4. Adjudication method for the test set
This section is not applicable. Adjudication methods like 2+1 or 3+1 typically refer to expert review processes for clinical data, especially in AI studies, to establish ground truth. As this is bench testing against established engineering and material standards, such methods are not used. The device's performance is either within the specified limits or it is not.
5. If a Multi-Reader Multi-Case (MRMC) comparative effectiveness study was done, If so, what was the effect size of how much human readers improve with AI vs without AI assistance
This section is not applicable. This document describes an accessory product (an adapter for a nebulizer) and its bench testing, not an AI system, diagnostic tool, or a product that interacts with human readers/interpretations. Therefore, an MRMC study and AI-assisted human reader improvement are not relevant.
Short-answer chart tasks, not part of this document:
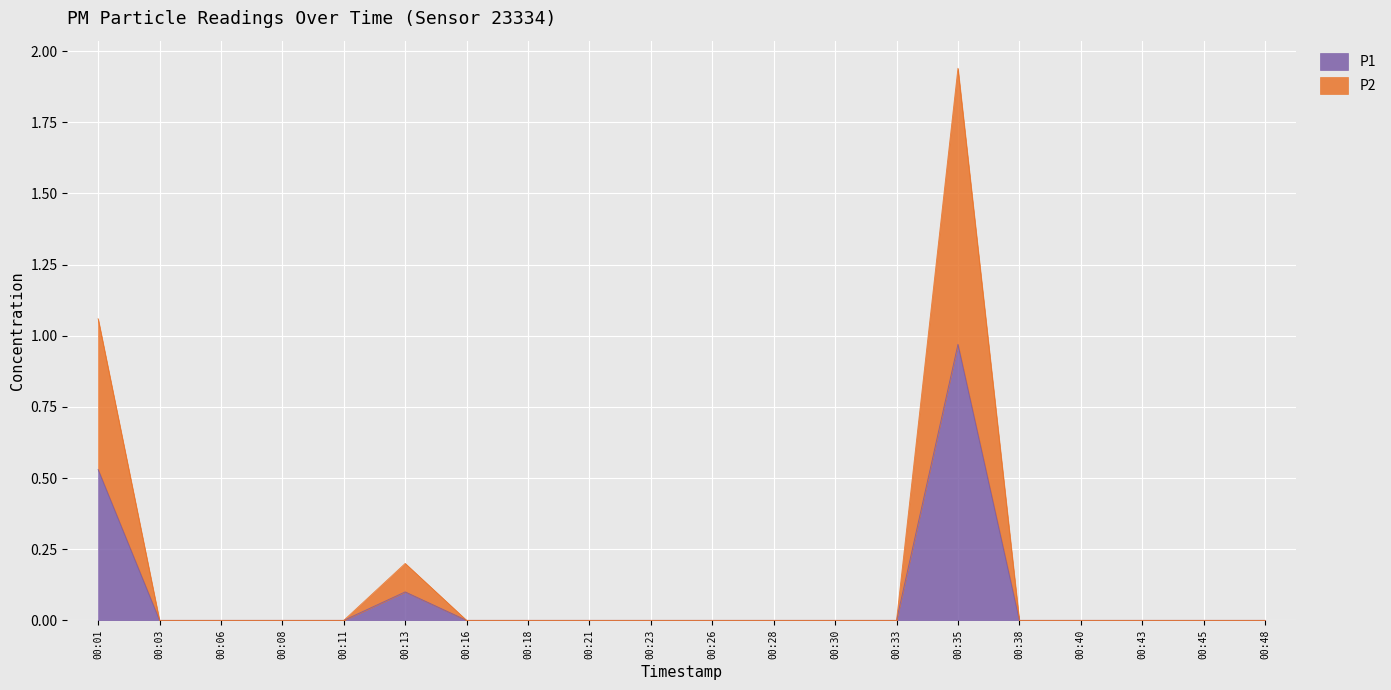

Reading right to left, list all the values displayed in this chart.

P1: 00:48=0.0	00:45=0.0	00:43=0.0	00:40=0.0	00:38=0.0	00:35=1.0	00:33=0.0	00:30=0.0	00:28=0.0	00:26=0.0	00:23=0.0	00:21=0.0	00:18=0.0	00:16=0.0	00:13=0.1	00:11=0.0	00:08=0.0	00:06=0.0	00:03=0.0	00:01=0.5
P2: 00:48=0.0	00:45=0.0	00:43=0.0	00:40=0.0	00:38=0.0	00:35=1.9	00:33=0.0	00:30=0.0	00:28=0.0	00:26=0.0	00:23=0.0	00:21=0.0	00:18=0.0	00:16=0.0	00:13=0.2	00:11=0.0	00:08=0.0	00:06=0.0	00:03=0.0	00:01=1.1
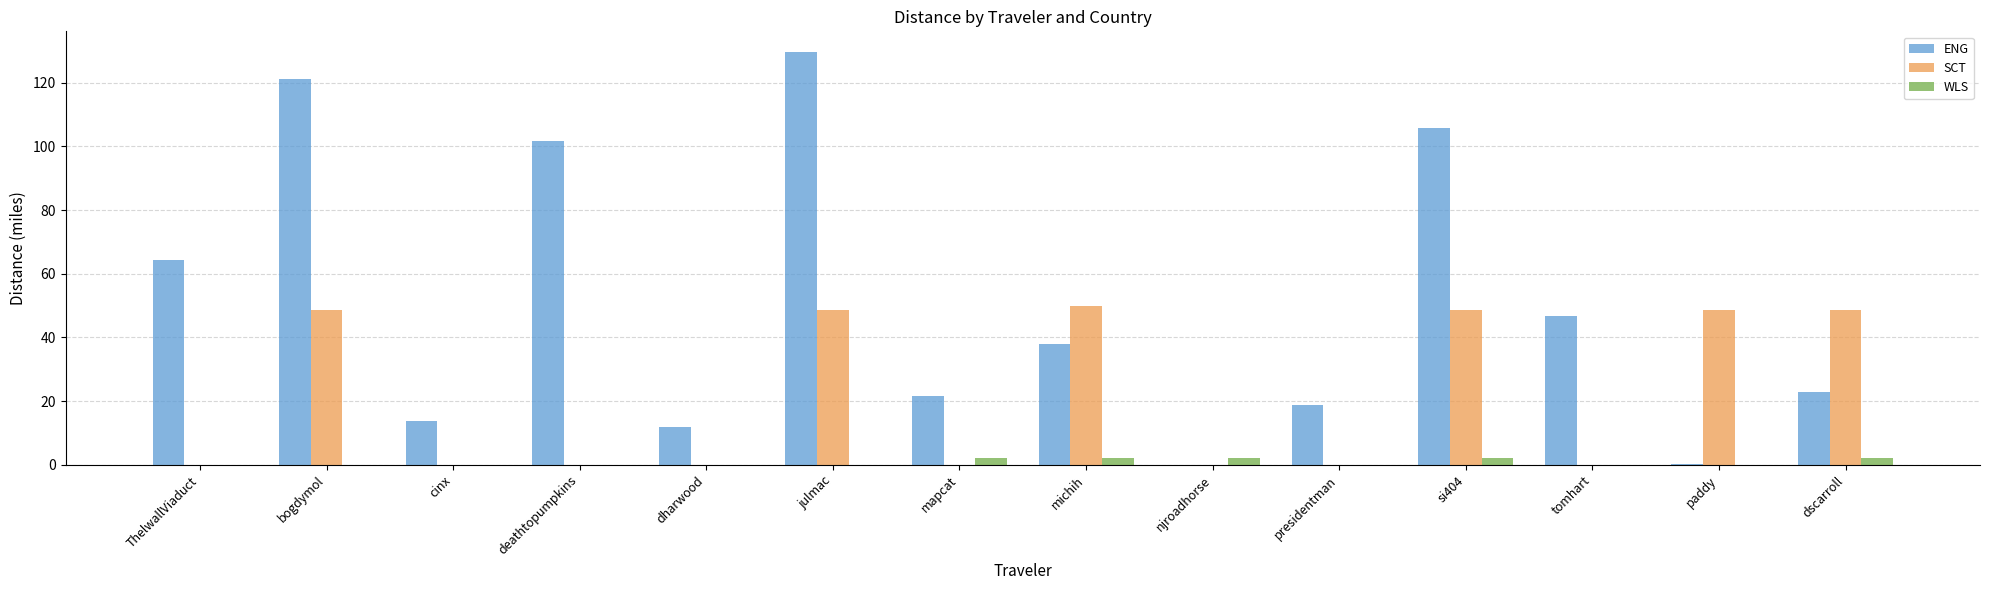

Count the number of categories in the chart.

14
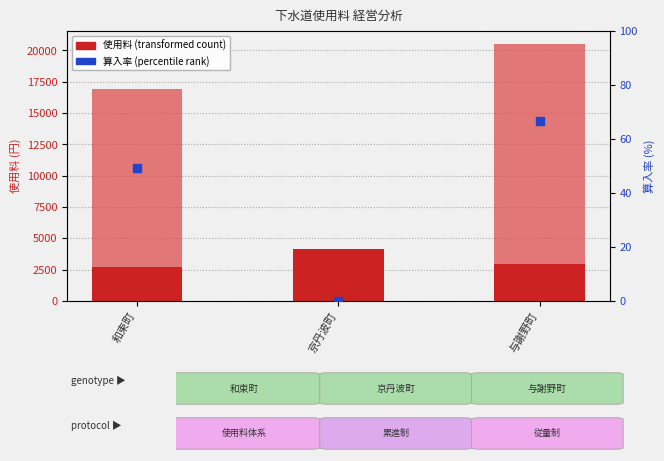

Is the value of 算入率 within sample at 与謝野町 greater than the value of 一般家庭用 20m3/月(税込) at 与謝野町?

No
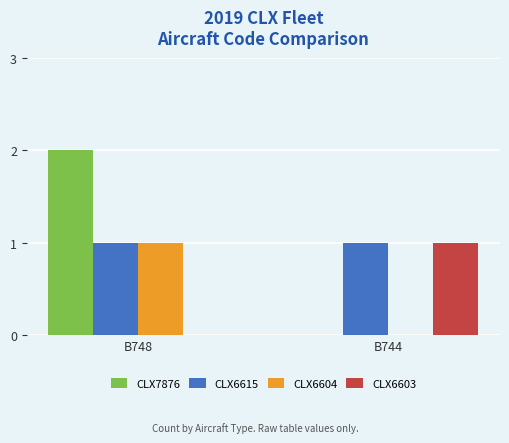

Is it true that CLX6603 equals 0 at B748?

True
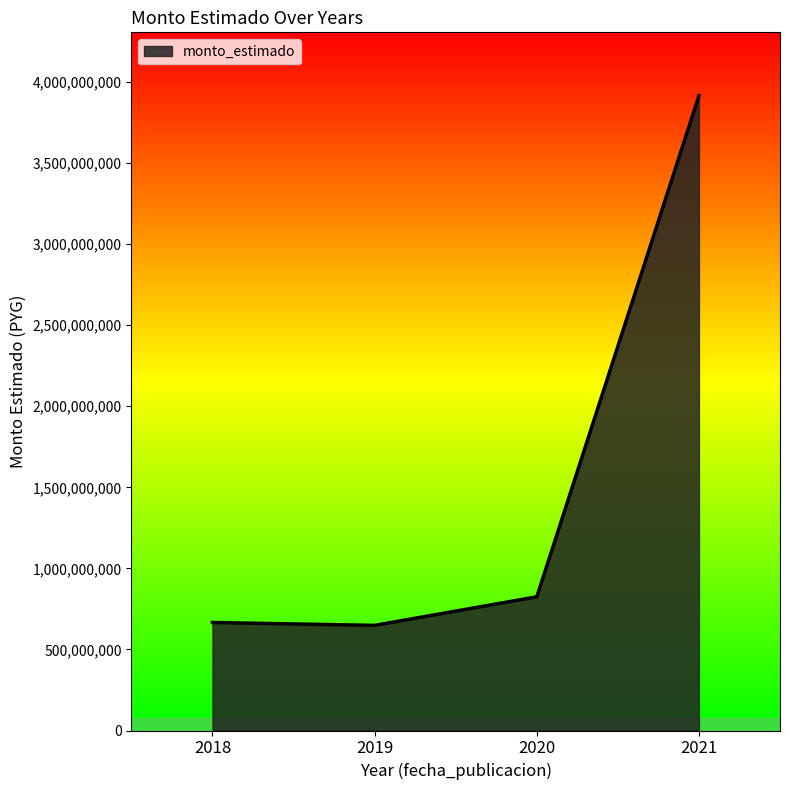

What is the minimum value shown in the chart?

648536413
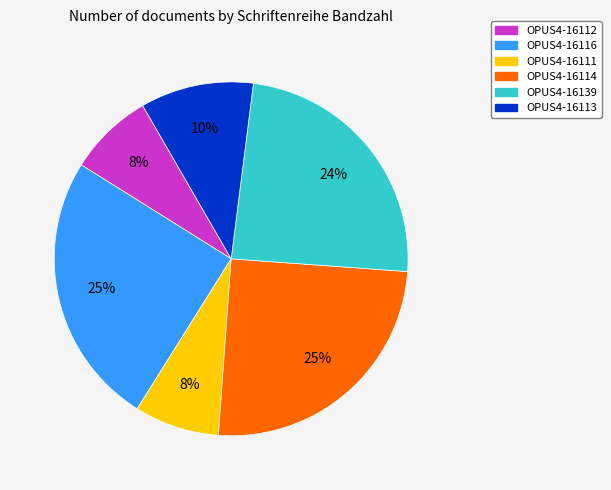

How many segments does this pie chart have?

6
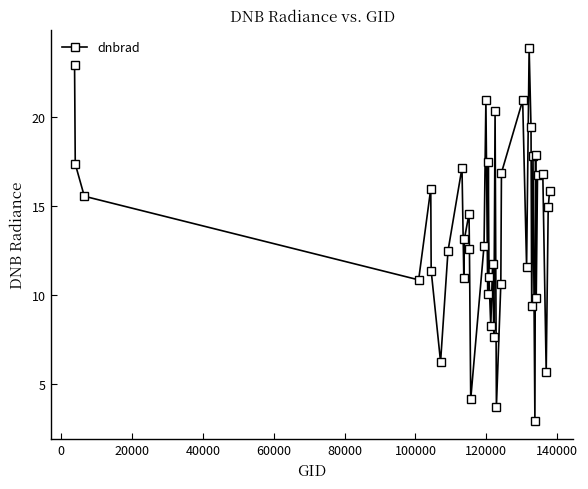

Does the chart have visible grid lines?

No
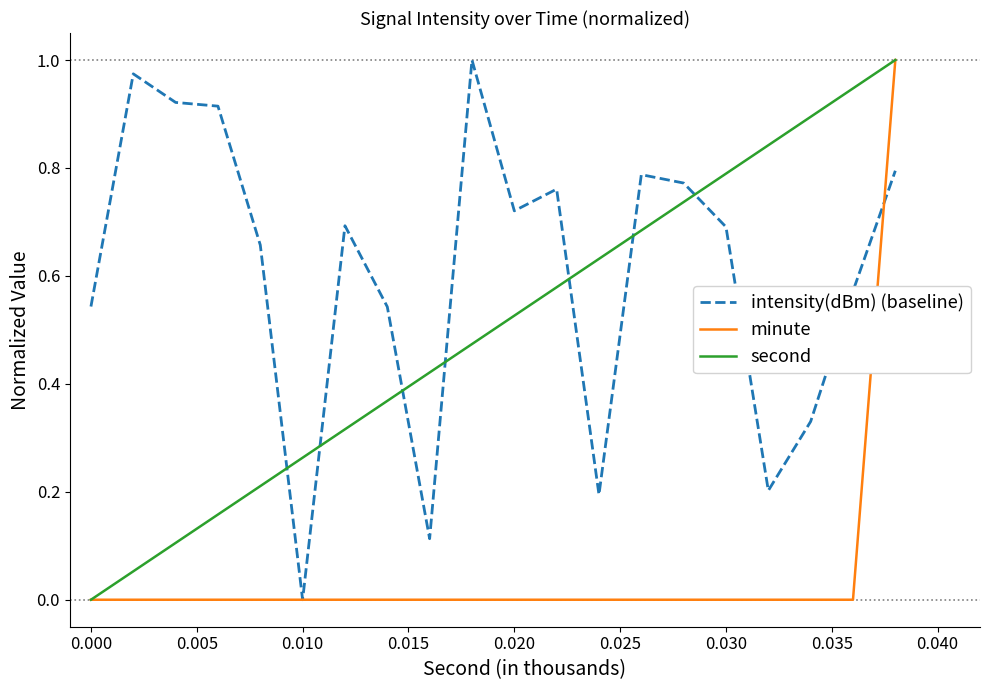

Which series ends up on top after the final intersection of intensity(dBm) (baseline) and second?

second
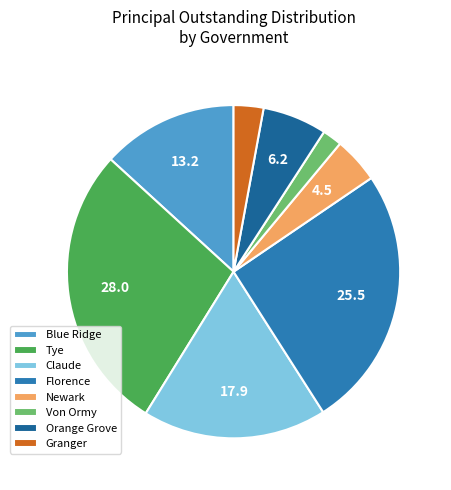

Rank the categories by value from lowest to highest.

Von Ormy, Granger, Newark, Orange Grove, Blue Ridge, Claude, Florence, Tye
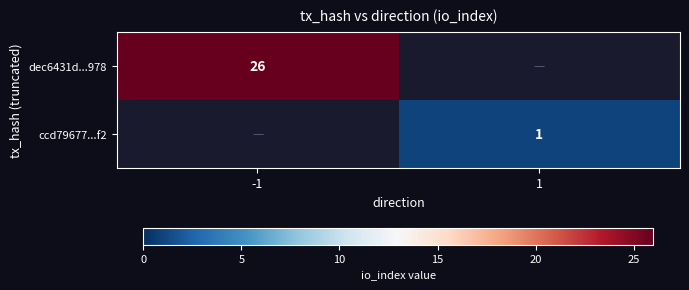

At how many categories does at least one series exceed 20?

1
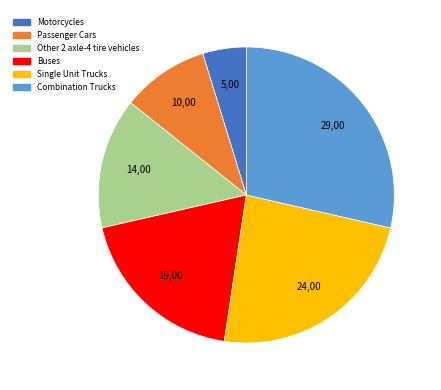

Do Single Unit Trucks and Motorcycles together represent more than half of the pie?

No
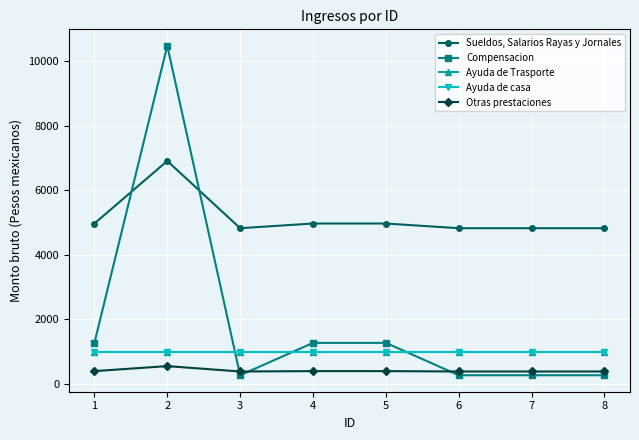

Does the chart have visible grid lines?

Yes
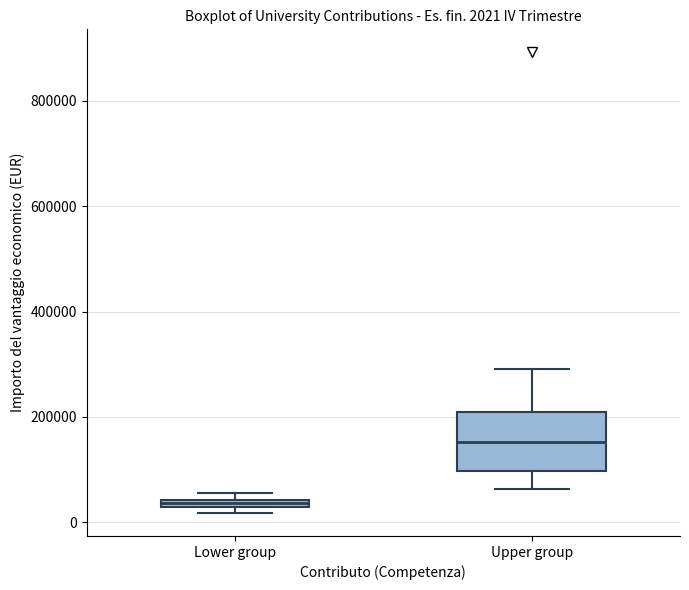

Which box is the tallest, from its lower edge to its upper edge?

Upper group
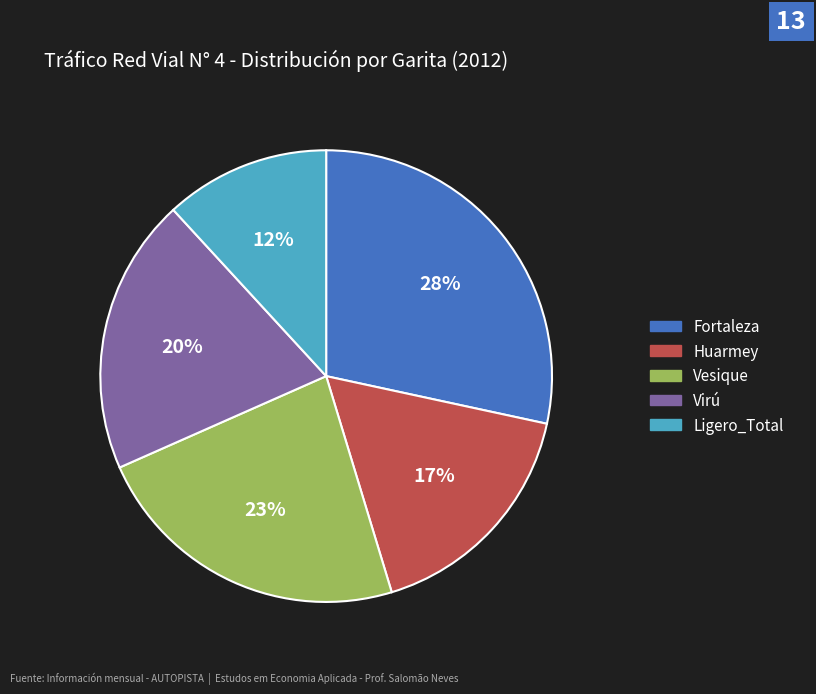

How many slices are in this pie chart?

5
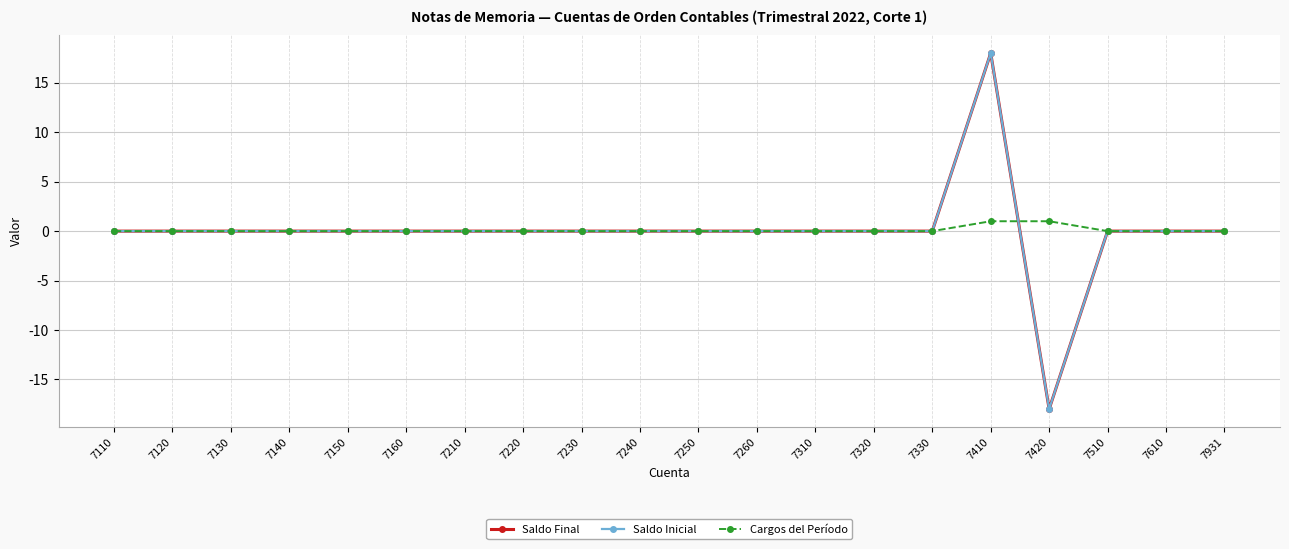

Is this an area chart (filled region under the line)?

No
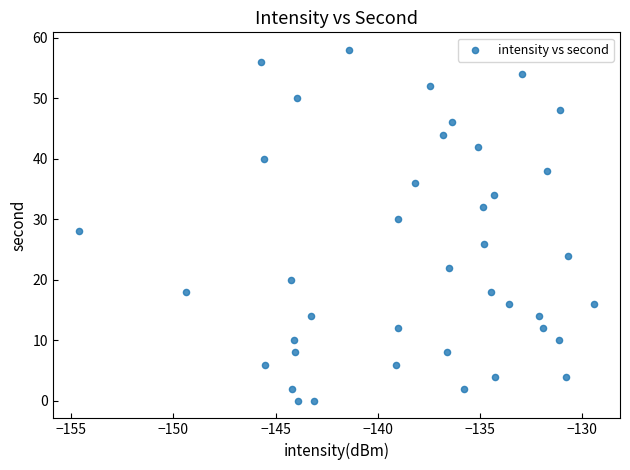

What is the range of Y values (max minus min)?

58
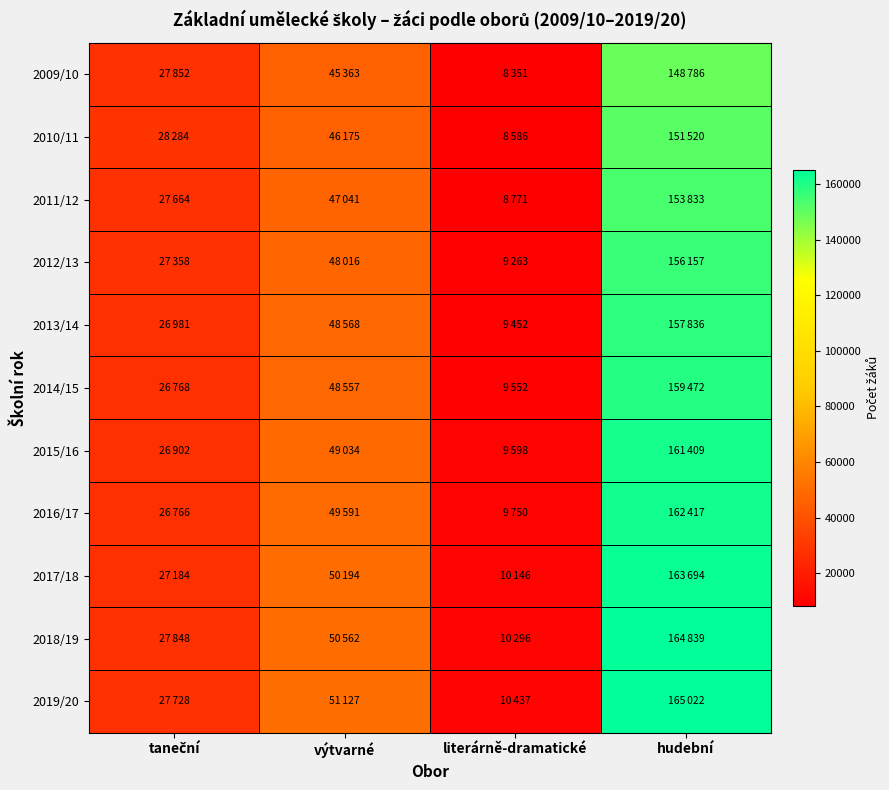

Which series has the largest total across all categories?

2019/20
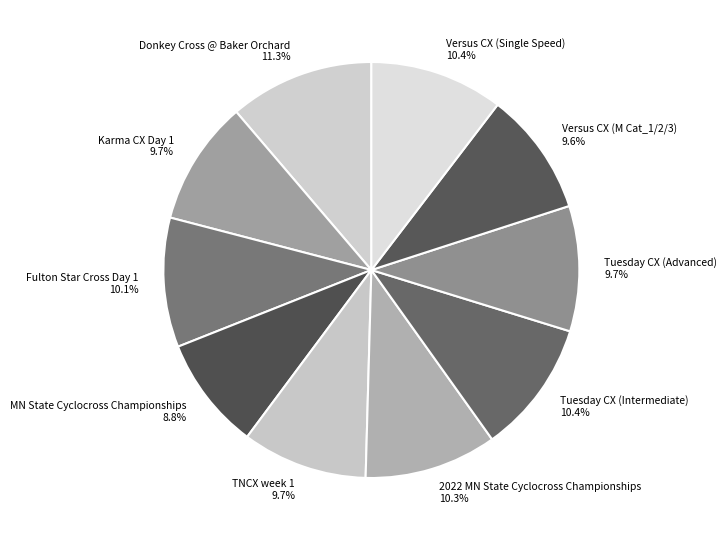

Is the sum of Tuesday CX (Intermediate) and Versus CX (Single Speed) greater than half?

No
6. If a standalone (i.e. algorithm only without human-in-the loop performance) was done
This section is not applicable. The device is a hardware accessory; it does not involve any algorithm or AI component.
7. The type of ground truth used
The ground truth for the various tests described is based on:
- Established engineering specifications and performance limits for flow rates, rain-out, connection integrity.
- International standards for medical device safety and performance (e.g., ISO 10993-1 for biocompatibility, ISO 18562-1 for breathing gas pathways, ISO 5356-1 for connections).
- The performance of the predicate device (Aeroneb Solo Adapter) for aerosolization comparison.
8. The sample size for the training set
This section is not applicable. The device is a hardware accessory and does not involve AI/machine learning, so there is no training set.
9. How the ground truth for the training set was established
This section is not applicable. As there is no training set for an AI/ML algorithm, the establishment of ground truth for such a set is not relevant.